[Supplied text]
<<<<

/ 9 April 2015

The Karoo’s dwindling cart people still hear the call of the road

The Karoo's Dwindling Cart People Still Hear The Call Of The Road

In the early 1990s more than a thousand karretjiemense eked out a living as nomadic sheep shearers trekking across the Great Karoo. That way of life is now lost because their artisanal skills, in the face of mechanisation, are not needed. But the karretjie people, who have always lived on the margins, remain and survive on the veld, odd jobs and social grants. 

It’s daybreak on the dusty plains south of Colesberg in the Northern Cape. Outside her rusted shack at Garings Outspan, Liesbet Booysen (31) blows on the embers of last night’s fire to spark a flame.

In the distance she sees two crows plummeting towards the ground and she knows what that means. Booysen wakes Breyten, her six-year-old son. With sleep in his eyes he sets off on a grown-up bicycle, pumping legs that are just long enough for his bare feet to reach the pedals.

>>>>

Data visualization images
<<<<

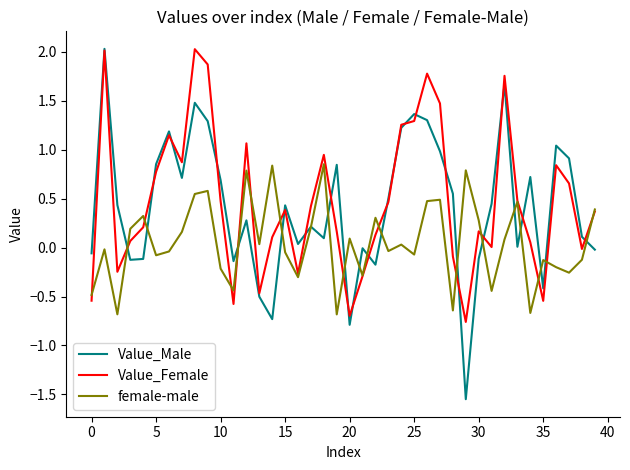

What is the minimum value for female-male?

-0.7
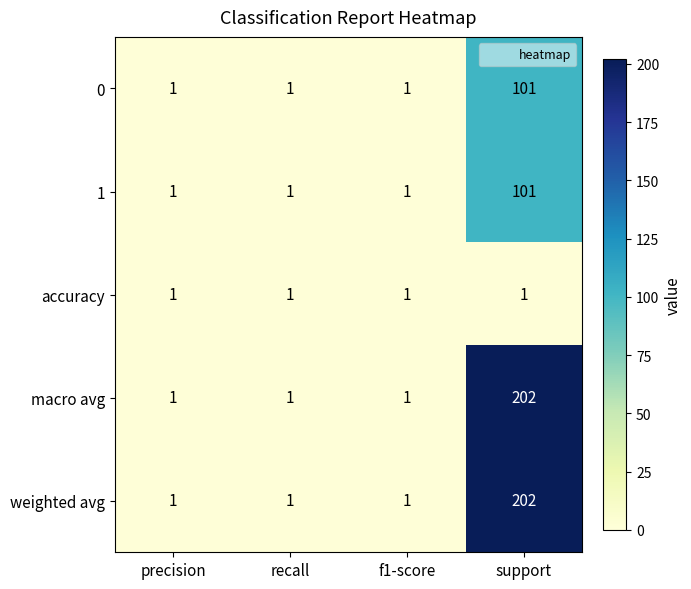

What is the sum of all macro avg values?

205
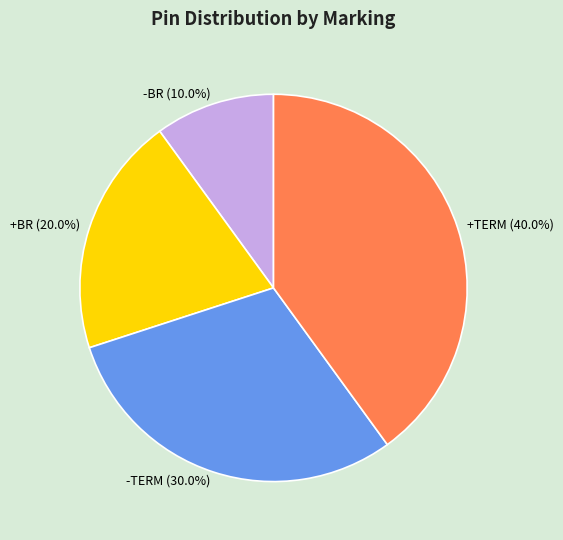

Rank the categories by value from lowest to highest.

-BR, +BR, -TERM, +TERM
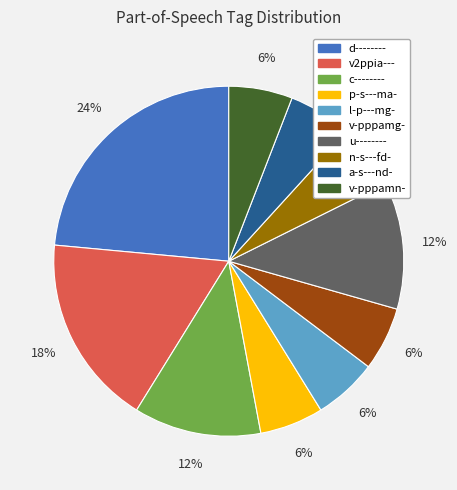

Does any single category account for the majority?

No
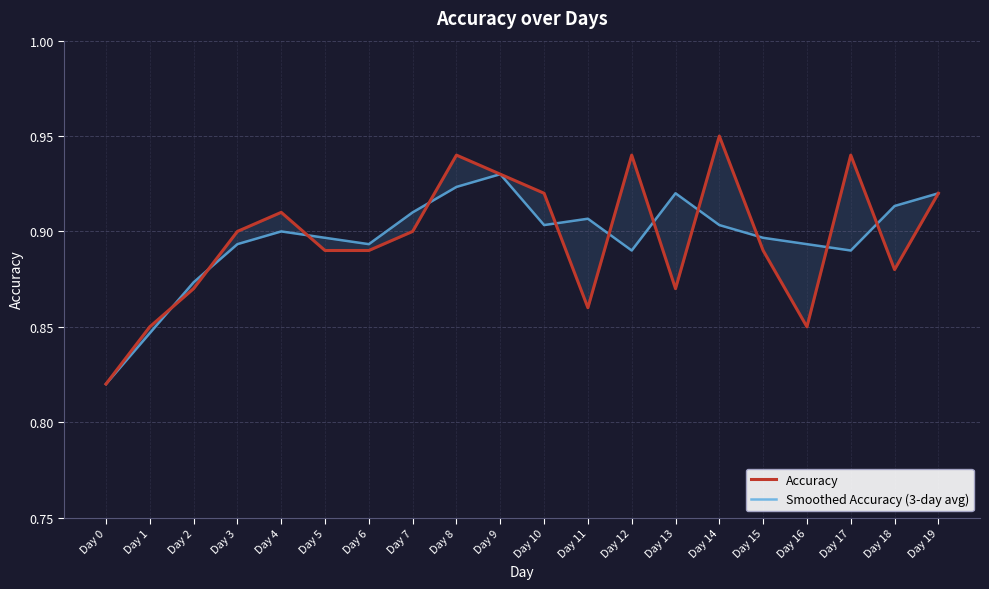

Which series has the widest spread of values?

Accuracy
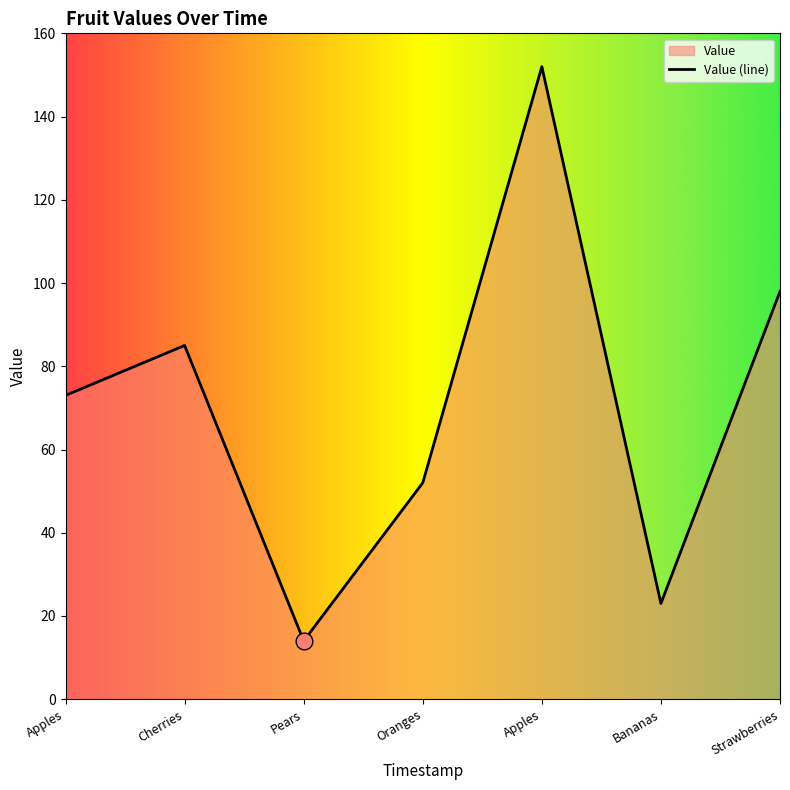

What is the minimum value shown in the chart?

14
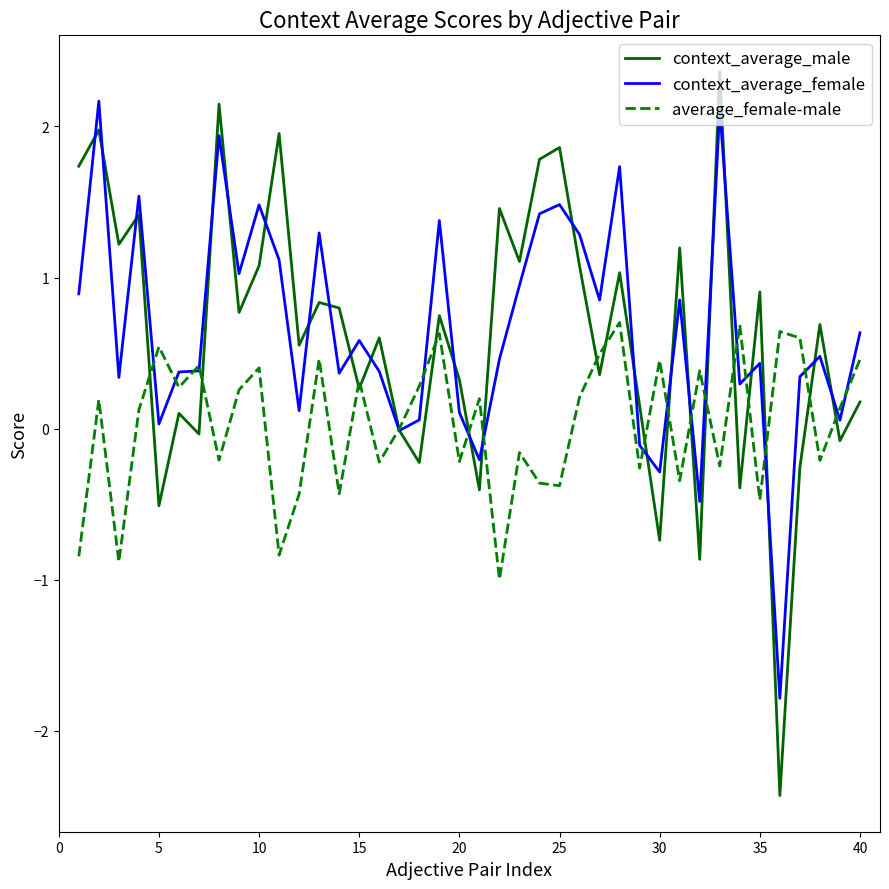

What is the average value of the context_average_male series?

0.6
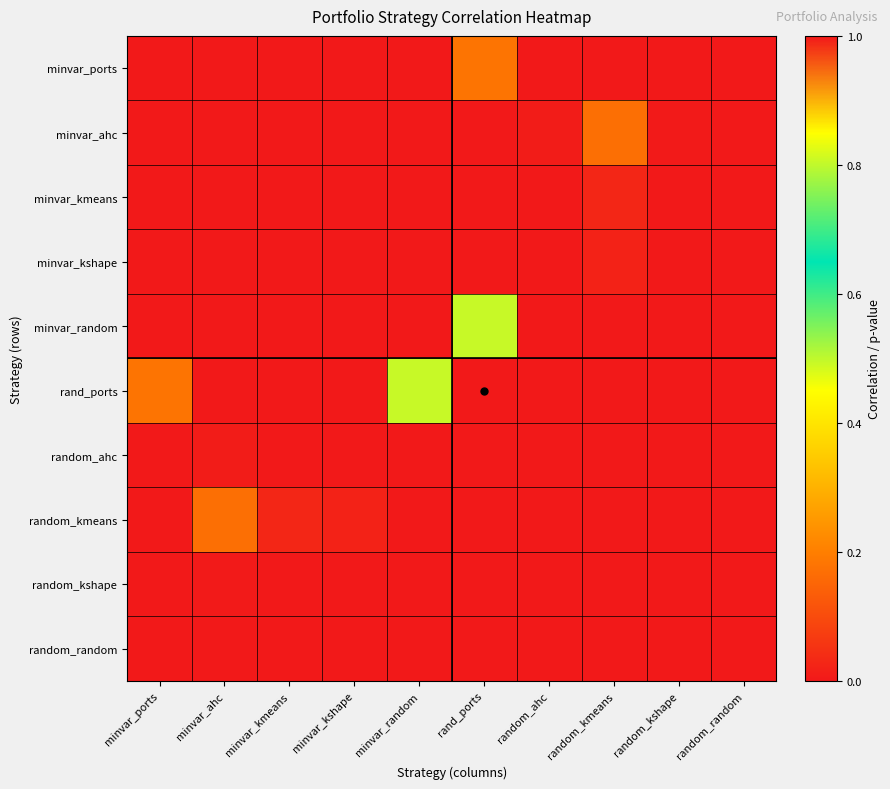

Reading left to right, extract all data points from this chart.

minvar_ports: minvar_ports=1.0	minvar_ahc=0.0	minvar_kmeans=0.0	minvar_kshape=0.0	minvar_random=0.0	rand_ports=0.2	random_ahc=0.0	random_kmeans=0.0	random_kshape=0.0	random_random=0.0
minvar_ahc: minvar_ports=0.0	minvar_ahc=1.0	minvar_kmeans=1.0	minvar_kshape=1.0	minvar_random=0.0	rand_ports=0.0	random_ahc=0.0	random_kmeans=0.2	random_kshape=0.0	random_random=0.0
minvar_kmeans: minvar_ports=0.0	minvar_ahc=1.0	minvar_kmeans=1.0	minvar_kshape=1.0	minvar_random=0.0	rand_ports=0.0	random_ahc=0.0	random_kmeans=0.0	random_kshape=0.0	random_random=0.0
minvar_kshape: minvar_ports=0.0	minvar_ahc=1.0	minvar_kmeans=1.0	minvar_kshape=1.0	minvar_random=0.0	rand_ports=0.0	random_ahc=0.0	random_kmeans=0.0	random_kshape=0.0	random_random=0.0
minvar_random: minvar_ports=0.0	minvar_ahc=0.0	minvar_kmeans=0.0	minvar_kshape=0.0	minvar_random=1.0	rand_ports=0.8	random_ahc=0.0	random_kmeans=0.0	random_kshape=0.0	random_random=1.0
rand_ports: minvar_ports=0.2	minvar_ahc=0.0	minvar_kmeans=0.0	minvar_kshape=0.0	minvar_random=0.8	rand_ports=1.0	random_ahc=0.0	random_kmeans=0.0	random_kshape=0.0	random_random=0.0
random_ahc: minvar_ports=0.0	minvar_ahc=0.0	minvar_kmeans=0.0	minvar_kshape=0.0	minvar_random=0.0	rand_ports=0.0	random_ahc=1.0	random_kmeans=1.0	random_kshape=1.0	random_random=0.0
random_kmeans: minvar_ports=0.0	minvar_ahc=0.2	minvar_kmeans=0.0	minvar_kshape=0.0	minvar_random=0.0	rand_ports=0.0	random_ahc=1.0	random_kmeans=1.0	random_kshape=1.0	random_random=0.0
random_kshape: minvar_ports=0.0	minvar_ahc=0.0	minvar_kmeans=0.0	minvar_kshape=0.0	minvar_random=0.0	rand_ports=0.0	random_ahc=1.0	random_kmeans=1.0	random_kshape=1.0	random_random=0.0
random_random: minvar_ports=0.0	minvar_ahc=0.0	minvar_kmeans=0.0	minvar_kshape=0.0	minvar_random=1.0	rand_ports=0.0	random_ahc=0.0	random_kmeans=0.0	random_kshape=0.0	random_random=1.0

>>>>

[Activity]
Write out the article about the Karoo's cart people in full, word for word. The records have nothing to do with this.

[Expected answer]
/ 9 April 2015

The Karoo’s dwindling cart people still hear the call of the road

The Karoo's Dwindling Cart People Still Hear The Call Of The Road

In the early 1990s more than a thousand karretjiemense eked out a living as nomadic sheep shearers trekking across the Great Karoo. That way of life is now lost because their artisanal skills, in the face of mechanisation, are not needed. But the karretjie people, who have always lived on the margins, remain and survive on the veld, odd jobs and social grants. 

It’s daybreak on the dusty plains south of Colesberg in the Northern Cape. Outside her rusted shack at Garings Outspan, Liesbet Booysen (31) blows on the embers of last night’s fire to spark a flame.

In the distance she sees two crows plummeting towards the ground and she knows what that means. Booysen wakes Breyten, her six-year-old son. With sleep in his eyes he sets off on a grown-up bicycle, pumping legs that are just long enough for his bare feet to reach the pedals.